Ветлин внимательно посмотрел на Андрея, выражение горького сожаления скользнуло по его лицу. Капитан понял: темная тень Эрика Слупского в этот поздний час наведалась к ним.
Ничего тут не попишешь, Ветлин ходил в рейсы и с бывшим другом Шерохова. Мог оценить его незаурядные знания, внешнюю выдержку, но и понять двойственность его позиций, лукавство, тщательно замаскированный и сильнейший эгоцентризм. Не раз и во время тех экспедиций прямо, а чаще косвенно Слупский пытался принизить, обесценить работы Шерохова, он третировал или переманивал в свою лабораторию учеников его. Ни дли кого не было секретом, что травля, какую он исподволь вел против друга своей юности, продолжалась.
Андрей размышлял:
— При уме и опытности Бонапарта такие просчеты? Тщеславие ли, гордыня оболванивают даже выдающихся людей. Болезни посредственности сокрушительны для личности незаурядной, вы не находите этого, Василий Михайлович?

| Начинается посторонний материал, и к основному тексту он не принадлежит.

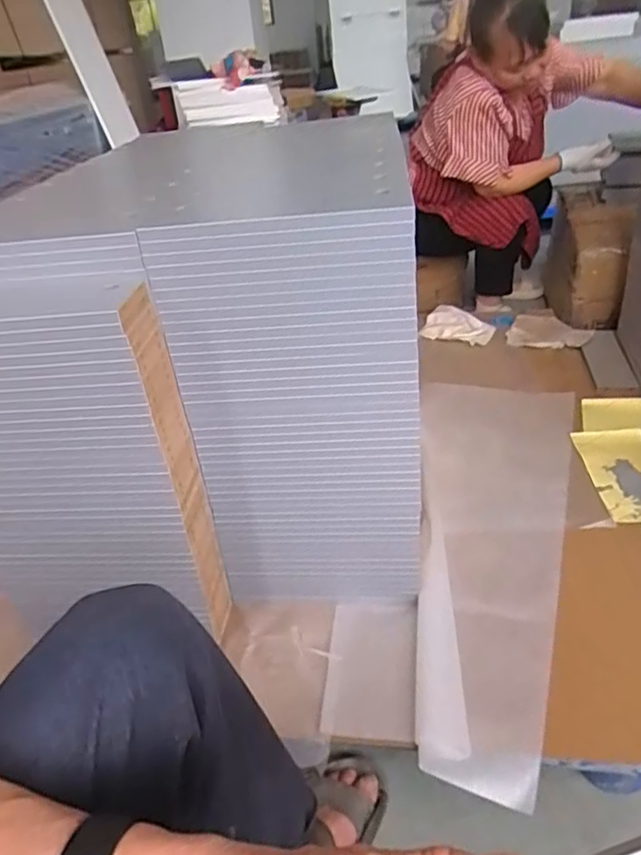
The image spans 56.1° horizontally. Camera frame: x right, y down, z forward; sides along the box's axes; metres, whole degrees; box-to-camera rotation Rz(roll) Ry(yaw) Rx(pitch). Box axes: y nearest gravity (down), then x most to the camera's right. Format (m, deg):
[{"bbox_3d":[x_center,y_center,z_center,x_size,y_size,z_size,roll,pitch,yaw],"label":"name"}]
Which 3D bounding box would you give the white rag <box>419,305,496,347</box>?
[{"bbox_3d":[0.347,-0.253,1.511,0.188,0.046,0.125,16,39,29],"label":"white rag"}]

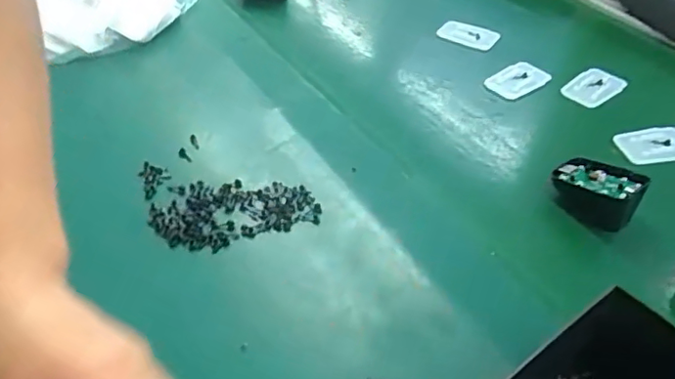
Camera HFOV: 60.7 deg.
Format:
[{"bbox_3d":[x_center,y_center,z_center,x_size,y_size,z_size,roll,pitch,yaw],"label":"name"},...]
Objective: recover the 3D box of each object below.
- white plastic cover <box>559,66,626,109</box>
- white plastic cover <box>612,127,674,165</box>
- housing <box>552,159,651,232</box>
[{"bbox_3d":[0.266,-0.107,0.600,0.057,0.014,0.046,-33,54,-31],"label":"white plastic cover"},{"bbox_3d":[0.294,-0.043,0.536,0.065,0.009,0.045,-6,45,-8],"label":"white plastic cover"},{"bbox_3d":[0.212,-0.002,0.471,0.041,0.035,0.066,-31,52,-27],"label":"housing"}]

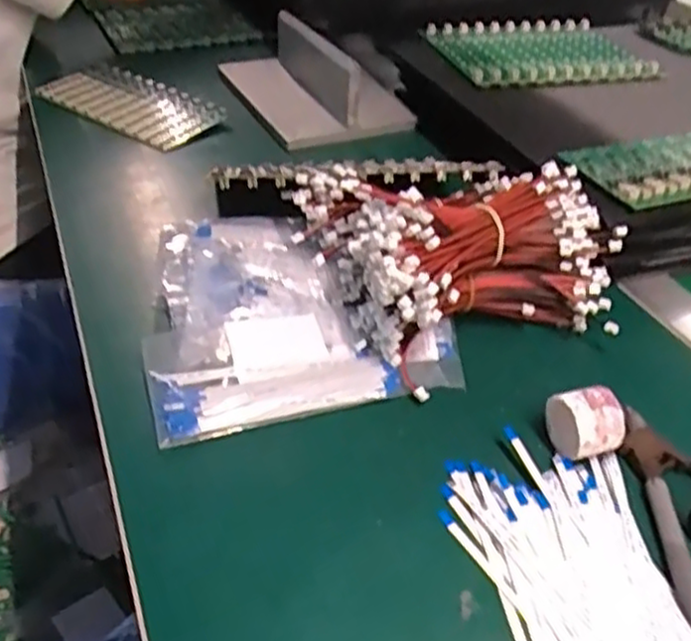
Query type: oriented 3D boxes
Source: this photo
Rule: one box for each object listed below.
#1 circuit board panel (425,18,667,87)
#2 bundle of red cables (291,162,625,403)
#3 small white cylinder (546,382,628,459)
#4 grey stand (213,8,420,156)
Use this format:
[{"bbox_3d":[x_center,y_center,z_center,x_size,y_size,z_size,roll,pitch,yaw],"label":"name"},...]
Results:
[{"bbox_3d":[0.186,-0.271,0.727,0.197,0.010,0.165,-8,40,-14],"label":"circuit board panel"},{"bbox_3d":[0.074,-0.041,0.457,0.179,0.084,0.133,-14,41,-18],"label":"bundle of red cables"},{"bbox_3d":[0.124,0.052,0.373,0.031,0.032,0.031,-10,40,-13],"label":"small white cylinder"},{"bbox_3d":[-0.036,-0.243,0.722,0.142,0.060,0.189,-17,42,-21],"label":"grey stand"}]

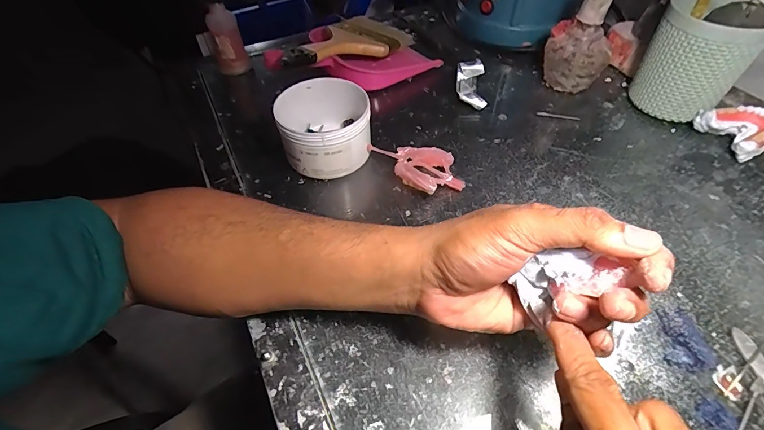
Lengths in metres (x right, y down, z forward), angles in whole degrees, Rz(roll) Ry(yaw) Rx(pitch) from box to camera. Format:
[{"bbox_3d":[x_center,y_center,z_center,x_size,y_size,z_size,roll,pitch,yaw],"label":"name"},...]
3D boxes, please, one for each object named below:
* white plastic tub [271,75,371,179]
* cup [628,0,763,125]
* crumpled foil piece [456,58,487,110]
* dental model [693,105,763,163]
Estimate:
[{"bbox_3d":[-0.058,-0.088,0.389,0.087,0.064,0.089,-11,51,-8],"label":"white plastic tub"},{"bbox_3d":[0.336,-0.166,0.411,0.091,0.113,0.083,-1,51,1],"label":"cup"},{"bbox_3d":[0.110,-0.161,0.467,0.033,0.028,0.071,3,51,4],"label":"crumpled foil piece"},{"bbox_3d":[0.373,-0.089,0.397,0.051,0.035,0.062,-17,52,-12],"label":"dental model"}]

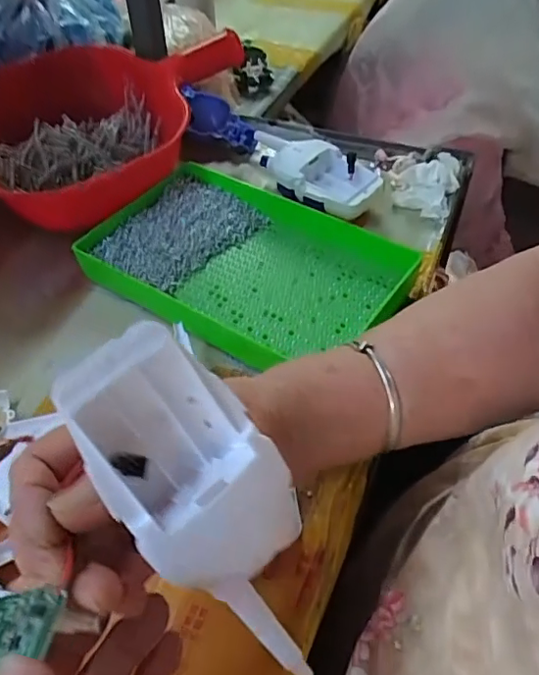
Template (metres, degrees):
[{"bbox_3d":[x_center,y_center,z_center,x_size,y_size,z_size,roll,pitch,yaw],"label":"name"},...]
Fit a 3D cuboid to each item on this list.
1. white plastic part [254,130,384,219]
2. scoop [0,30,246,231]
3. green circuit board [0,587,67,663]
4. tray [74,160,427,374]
[{"bbox_3d":[0.037,-0.160,0.532,0.147,0.031,0.063,29,56,26],"label":"white plastic part"},{"bbox_3d":[-0.154,-0.211,0.533,0.267,0.086,0.181,-37,56,-26],"label":"scoop"},{"bbox_3d":[-0.092,0.104,0.197,0.040,0.004,0.030,-17,34,18],"label":"green circuit board"},{"bbox_3d":[-0.023,-0.061,0.452,0.241,0.029,0.149,24,55,22],"label":"tray"}]

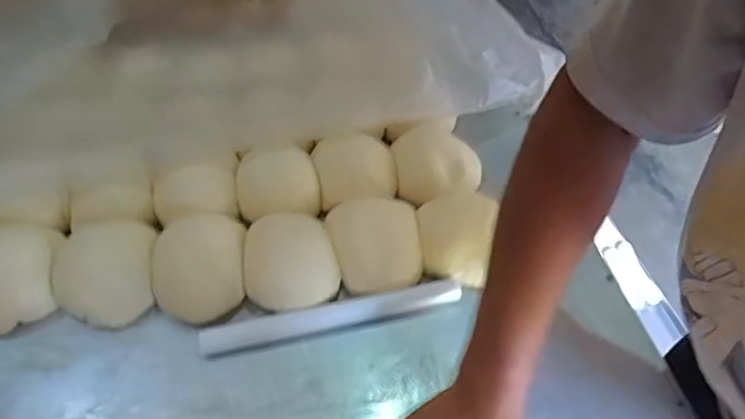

— Я за жизнь устал от дурачья, грешен. Потому, хотя и совпадаю с вами в оценках, разрешил себе роскошь грустноватую, прямо скажем, сокрушаться во время визита в Лонгвуд по поводу кривых путей, которые прочертила такая блистательная комета. И еще отвратительно мне, хотя Наполеон и нами всяко судим, трусливое изуверство его английских тюремщиков.